Every entry below must be retyped exactly, and the pictures must be left out.

(Stored dataset items)
________________
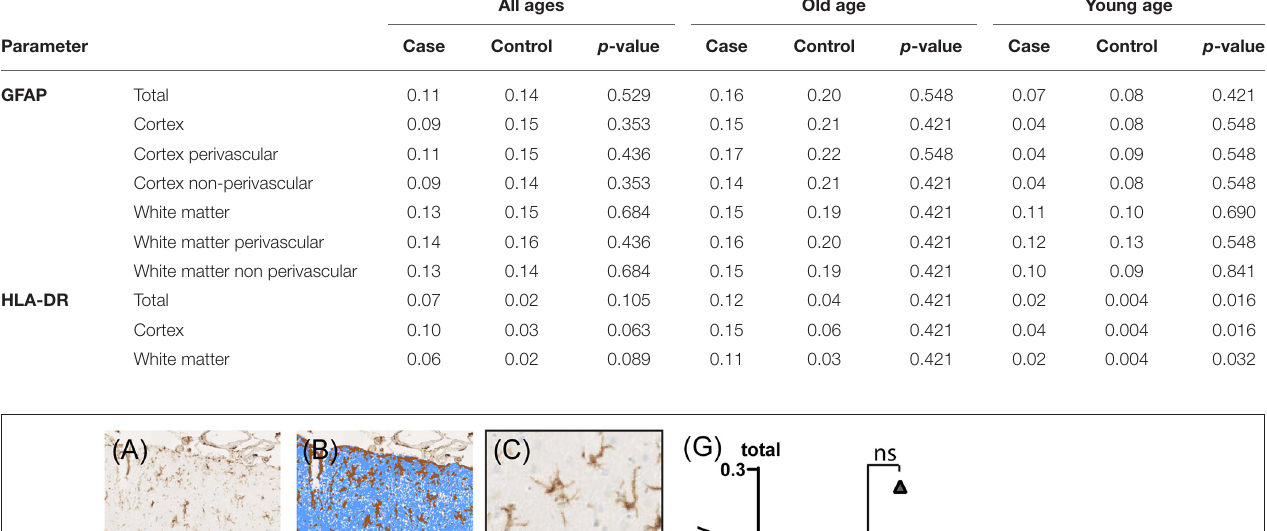
TABLE 3 | Results of quantitative image analysis of GFAP- and HLA-DR-staining of COVID-19 patients and controls (see text for details). All ages Old age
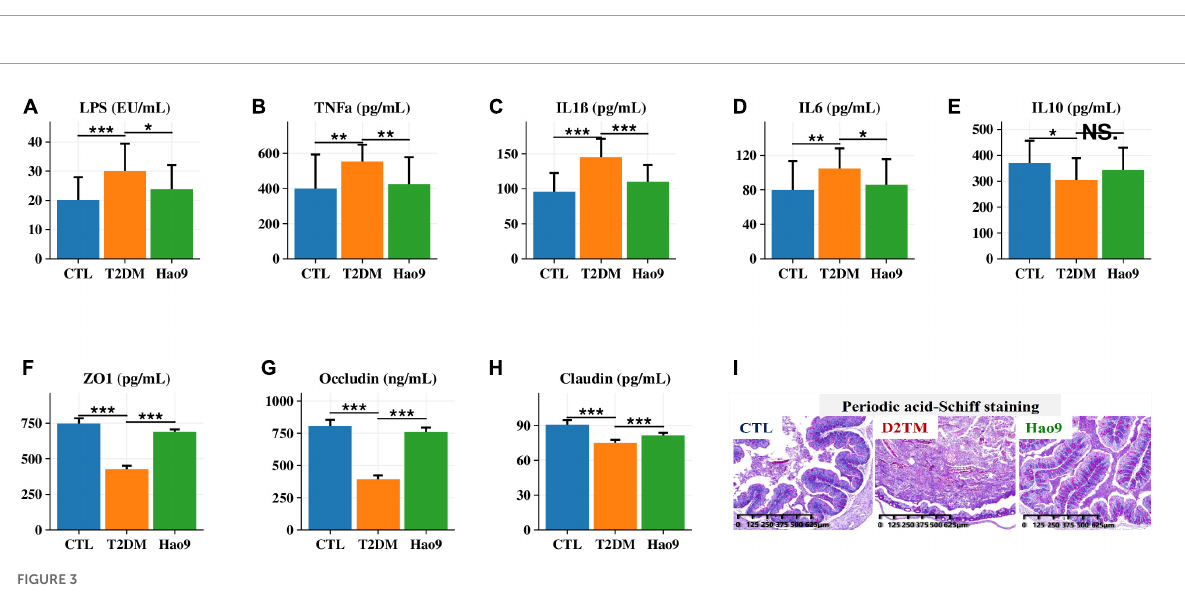
FIGURE2 Protective effect of Hao9 on liver and hepatic glucose metabolism in T2DM mice. (A) Dihydroethidium (DHE) staining showed that Hao9 ameliorated hepatic reactive oxygen species, and Masson staining showed that Hao9 ameliorated the increase of collagen fibers in liver tissue caused by T2DM. Effect of Hao9 on hepatic catalase (CAT) (B) and superoxide dismutase (SOD) (C) levels. Effect of Hao9 on glucose-6-phosphatase (G6Pase) (D) and phosphoenolpyruvate carboxykinase (PEPCK) (E) mRNA expression in liver. In bar plots (B–E) we used mean ± standard deviation (SD) to describe differences between groups and *** p < 0.001.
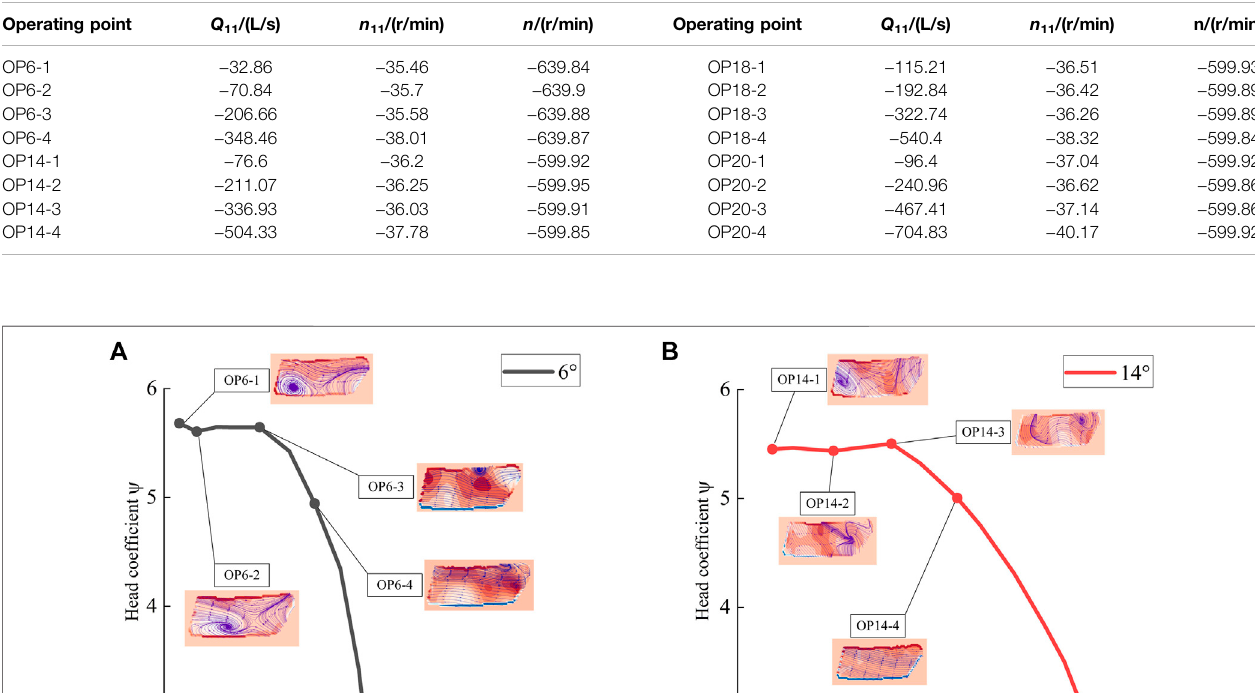
Frontiers in Energy Research |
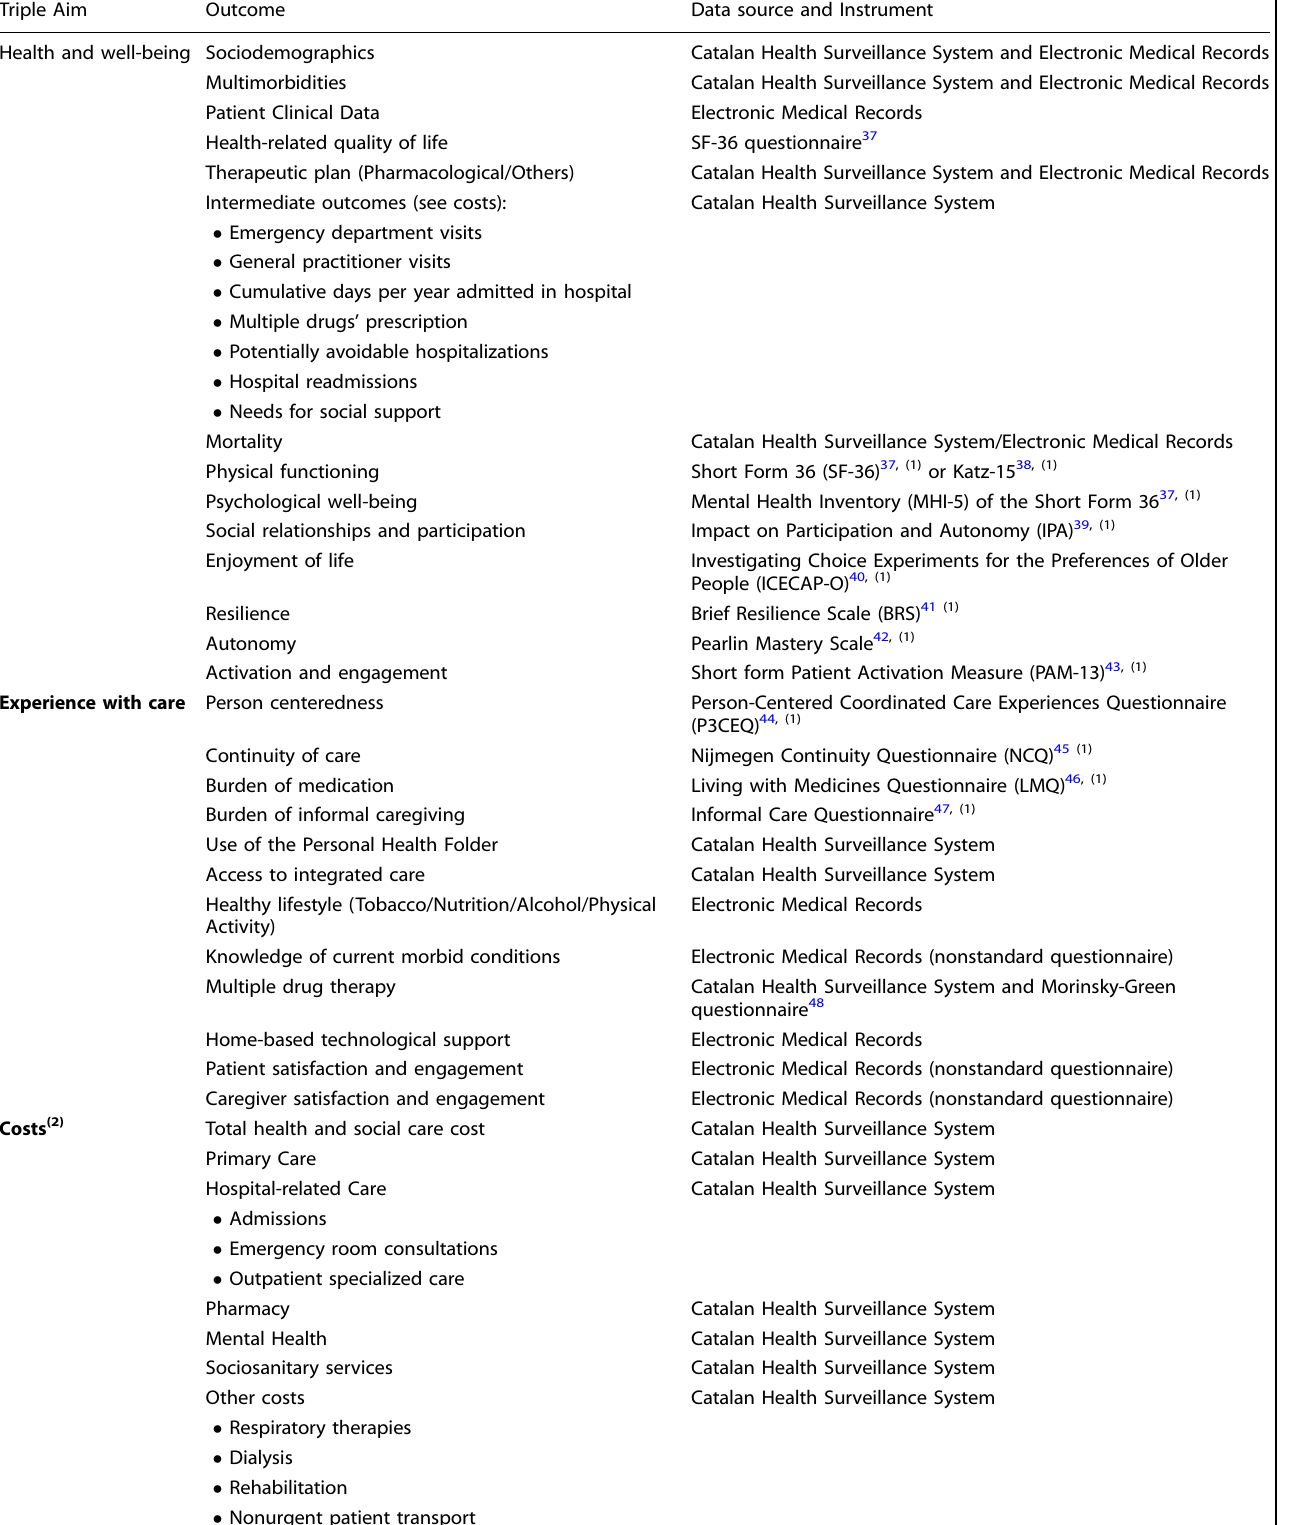
Table 1. Prede fi ned outcome variables for evaluation purposes selected with a “ Triple Aim ”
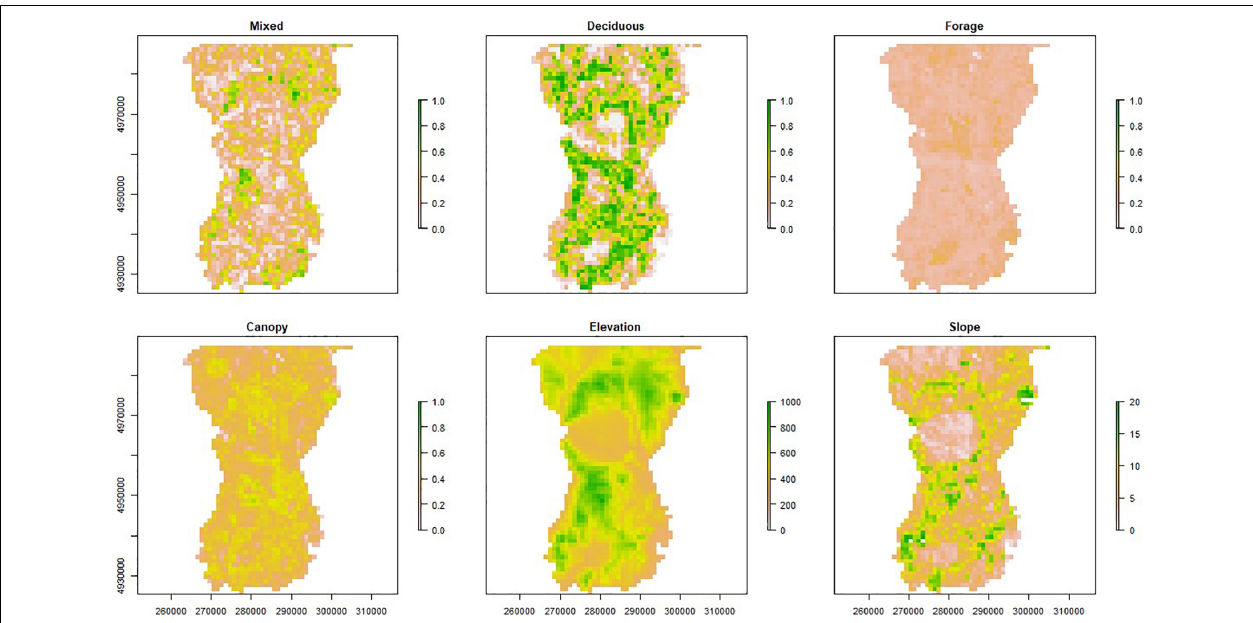
FIGURE 2 | Distribution of six important habitat variables for moose ( Alces alces ) in northeastern Vermont, United States. Measures include proportion for the structural components (e.g., canopy and forage; represented by lidar data) and composition variables (e.g., mixed and deciduous forest cover; represented by NLCD data), meters for elevation, and degrees for slope. Cell size is 1 km 2 and axes include UTM Easting and Northing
________________
* [Answer for this exercise]
TABLE 3 | Results of quantitative image analysis of GFAP- and HLA-DR-staining of COVID-19 patients and controls (see text for details). All ages Old age
FIGURE2 Protective effect of Hao9 on liver and hepatic glucose metabolism in T2DM mice. (A) Dihydroethidium (DHE) staining showed that Hao9 ameliorated hepatic reactive oxygen species, and Masson staining showed that Hao9 ameliorated the increase of collagen fibers in liver tissue caused by T2DM. Effect of Hao9 on hepatic catalase (CAT) (B) and superoxide dismutase (SOD) (C) levels. Effect of Hao9 on glucose-6-phosphatase (G6Pase) (D) and phosphoenolpyruvate carboxykinase (PEPCK) (E) mRNA expression in liver. In bar plots (B–E) we used mean ± standard deviation (SD) to describe differences between groups and *** p < 0.001.
Frontiers in Energy Research |
Table 1. Prede fi ned outcome variables for evaluation purposes selected with a “ Triple Aim ”
FIGURE 2 | Distribution of six important habitat variables for moose ( Alces alces ) in northeastern Vermont, United States. Measures include proportion for the structural components (e.g., canopy and forage; represented by lidar data) and composition variables (e.g., mixed and deciduous forest cover; represented by NLCD data), meters for elevation, and degrees for slope. Cell size is 1 km 2 and axes include UTM Easting and Northing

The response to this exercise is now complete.